Copy exactly the lines of the material below, starting with the first and including the line that holds "### Process Control (util.c)".

══ Data records ══

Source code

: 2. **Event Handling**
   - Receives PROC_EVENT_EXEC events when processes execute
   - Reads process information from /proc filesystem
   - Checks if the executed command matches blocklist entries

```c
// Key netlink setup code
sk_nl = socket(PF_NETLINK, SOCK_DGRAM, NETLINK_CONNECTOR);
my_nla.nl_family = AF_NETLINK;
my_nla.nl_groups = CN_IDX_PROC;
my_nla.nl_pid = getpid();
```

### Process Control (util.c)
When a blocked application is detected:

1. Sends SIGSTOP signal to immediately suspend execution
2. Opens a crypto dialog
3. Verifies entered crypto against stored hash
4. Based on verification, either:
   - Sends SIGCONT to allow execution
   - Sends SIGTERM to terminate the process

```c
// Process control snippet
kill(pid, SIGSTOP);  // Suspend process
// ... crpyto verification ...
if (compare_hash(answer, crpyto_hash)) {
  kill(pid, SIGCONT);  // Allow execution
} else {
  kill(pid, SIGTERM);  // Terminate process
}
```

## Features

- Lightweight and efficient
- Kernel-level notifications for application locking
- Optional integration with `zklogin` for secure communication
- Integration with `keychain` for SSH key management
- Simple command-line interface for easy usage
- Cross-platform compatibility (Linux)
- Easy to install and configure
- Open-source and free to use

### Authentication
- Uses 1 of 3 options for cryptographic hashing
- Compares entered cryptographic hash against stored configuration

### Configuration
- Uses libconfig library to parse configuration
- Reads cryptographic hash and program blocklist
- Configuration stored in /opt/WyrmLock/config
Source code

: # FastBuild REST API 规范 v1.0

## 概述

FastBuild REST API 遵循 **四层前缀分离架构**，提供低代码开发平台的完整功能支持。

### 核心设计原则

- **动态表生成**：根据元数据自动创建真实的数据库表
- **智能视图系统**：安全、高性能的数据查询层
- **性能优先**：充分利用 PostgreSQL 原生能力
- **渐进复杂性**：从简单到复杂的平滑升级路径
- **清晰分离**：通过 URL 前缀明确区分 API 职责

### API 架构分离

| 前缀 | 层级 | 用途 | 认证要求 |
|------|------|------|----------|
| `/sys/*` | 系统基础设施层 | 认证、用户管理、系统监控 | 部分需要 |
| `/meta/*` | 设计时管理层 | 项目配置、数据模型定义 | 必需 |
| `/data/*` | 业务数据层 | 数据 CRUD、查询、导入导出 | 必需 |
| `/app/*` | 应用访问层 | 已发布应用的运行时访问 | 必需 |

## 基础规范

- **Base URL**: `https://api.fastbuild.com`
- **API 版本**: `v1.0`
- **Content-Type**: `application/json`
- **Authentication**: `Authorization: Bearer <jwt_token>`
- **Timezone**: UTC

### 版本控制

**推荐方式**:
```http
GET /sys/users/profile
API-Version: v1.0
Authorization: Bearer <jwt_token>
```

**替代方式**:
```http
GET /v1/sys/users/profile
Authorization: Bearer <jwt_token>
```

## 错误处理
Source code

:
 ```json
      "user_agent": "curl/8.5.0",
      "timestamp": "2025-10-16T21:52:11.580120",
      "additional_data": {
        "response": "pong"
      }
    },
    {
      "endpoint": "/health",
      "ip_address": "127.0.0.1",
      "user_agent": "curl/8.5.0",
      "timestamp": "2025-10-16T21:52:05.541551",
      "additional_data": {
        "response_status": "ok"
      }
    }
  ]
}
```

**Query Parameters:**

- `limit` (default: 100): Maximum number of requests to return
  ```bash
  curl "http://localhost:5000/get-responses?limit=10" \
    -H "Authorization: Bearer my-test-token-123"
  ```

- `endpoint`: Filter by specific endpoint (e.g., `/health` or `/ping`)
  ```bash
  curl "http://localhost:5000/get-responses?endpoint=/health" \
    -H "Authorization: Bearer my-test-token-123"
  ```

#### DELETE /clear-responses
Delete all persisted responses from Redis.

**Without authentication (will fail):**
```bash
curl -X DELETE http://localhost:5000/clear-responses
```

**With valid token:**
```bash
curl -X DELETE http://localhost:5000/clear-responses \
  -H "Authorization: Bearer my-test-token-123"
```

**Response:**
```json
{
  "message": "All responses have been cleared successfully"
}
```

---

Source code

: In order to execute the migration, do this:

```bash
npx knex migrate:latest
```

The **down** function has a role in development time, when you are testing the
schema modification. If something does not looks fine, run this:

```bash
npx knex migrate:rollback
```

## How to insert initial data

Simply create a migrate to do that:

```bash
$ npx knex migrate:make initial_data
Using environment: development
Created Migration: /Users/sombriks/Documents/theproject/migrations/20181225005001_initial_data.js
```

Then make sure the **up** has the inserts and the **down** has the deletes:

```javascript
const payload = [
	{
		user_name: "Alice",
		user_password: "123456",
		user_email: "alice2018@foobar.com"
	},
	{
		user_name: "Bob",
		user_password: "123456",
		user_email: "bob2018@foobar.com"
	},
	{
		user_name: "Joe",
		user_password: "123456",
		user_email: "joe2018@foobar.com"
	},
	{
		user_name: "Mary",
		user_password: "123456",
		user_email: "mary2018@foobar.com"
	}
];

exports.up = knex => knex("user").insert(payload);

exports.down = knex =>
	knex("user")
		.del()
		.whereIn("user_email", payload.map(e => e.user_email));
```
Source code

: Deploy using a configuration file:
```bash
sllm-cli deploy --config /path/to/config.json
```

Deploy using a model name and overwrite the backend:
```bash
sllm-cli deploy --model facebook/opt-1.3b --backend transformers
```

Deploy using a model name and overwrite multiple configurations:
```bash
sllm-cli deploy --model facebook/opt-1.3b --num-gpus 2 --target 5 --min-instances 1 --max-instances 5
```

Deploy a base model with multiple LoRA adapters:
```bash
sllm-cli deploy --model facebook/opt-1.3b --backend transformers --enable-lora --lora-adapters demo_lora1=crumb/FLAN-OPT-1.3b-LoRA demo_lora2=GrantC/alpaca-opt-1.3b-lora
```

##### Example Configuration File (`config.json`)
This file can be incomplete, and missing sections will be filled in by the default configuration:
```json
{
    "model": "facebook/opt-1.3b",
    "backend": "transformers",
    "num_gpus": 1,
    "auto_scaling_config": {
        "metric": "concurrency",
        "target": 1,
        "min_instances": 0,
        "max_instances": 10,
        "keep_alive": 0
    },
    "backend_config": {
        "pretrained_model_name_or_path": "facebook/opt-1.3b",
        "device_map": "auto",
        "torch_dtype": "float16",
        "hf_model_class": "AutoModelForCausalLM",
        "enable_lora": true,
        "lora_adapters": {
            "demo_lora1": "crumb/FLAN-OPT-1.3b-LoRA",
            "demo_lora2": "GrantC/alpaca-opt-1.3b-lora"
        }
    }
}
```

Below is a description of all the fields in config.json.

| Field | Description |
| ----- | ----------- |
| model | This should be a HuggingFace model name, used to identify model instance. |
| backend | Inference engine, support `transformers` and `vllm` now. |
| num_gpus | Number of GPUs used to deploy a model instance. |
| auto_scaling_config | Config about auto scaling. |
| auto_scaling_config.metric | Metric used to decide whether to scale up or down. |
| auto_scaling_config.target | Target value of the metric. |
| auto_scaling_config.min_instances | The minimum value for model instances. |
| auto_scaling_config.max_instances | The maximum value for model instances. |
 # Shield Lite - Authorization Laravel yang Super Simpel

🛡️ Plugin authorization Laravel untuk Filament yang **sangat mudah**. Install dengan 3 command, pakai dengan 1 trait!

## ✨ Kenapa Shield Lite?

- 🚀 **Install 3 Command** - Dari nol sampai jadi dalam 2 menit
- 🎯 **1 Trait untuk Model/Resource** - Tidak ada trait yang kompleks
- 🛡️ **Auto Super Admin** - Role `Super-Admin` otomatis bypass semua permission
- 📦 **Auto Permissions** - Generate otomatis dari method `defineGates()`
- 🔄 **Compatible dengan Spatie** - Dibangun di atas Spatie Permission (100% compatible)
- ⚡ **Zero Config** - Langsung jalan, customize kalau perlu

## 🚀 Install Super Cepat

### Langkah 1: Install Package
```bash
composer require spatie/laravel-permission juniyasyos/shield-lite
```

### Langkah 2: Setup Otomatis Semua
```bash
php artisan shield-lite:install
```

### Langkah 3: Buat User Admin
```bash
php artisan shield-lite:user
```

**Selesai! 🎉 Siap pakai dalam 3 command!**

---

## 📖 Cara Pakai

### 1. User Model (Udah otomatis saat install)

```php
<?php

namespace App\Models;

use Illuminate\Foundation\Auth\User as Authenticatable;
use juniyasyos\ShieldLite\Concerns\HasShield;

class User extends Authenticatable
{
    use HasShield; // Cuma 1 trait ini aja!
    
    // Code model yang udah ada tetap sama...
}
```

═══

▶ **Result below**
Source code

: 2. **Event Handling**
   - Receives PROC_EVENT_EXEC events when processes execute
   - Reads process information from /proc filesystem
   - Checks if the executed command matches blocklist entries

```c
// Key netlink setup code
sk_nl = socket(PF_NETLINK, SOCK_DGRAM, NETLINK_CONNECTOR);
my_nla.nl_family = AF_NETLINK;
my_nla.nl_groups = CN_IDX_PROC;
my_nla.nl_pid = getpid();
```

### Process Control (util.c)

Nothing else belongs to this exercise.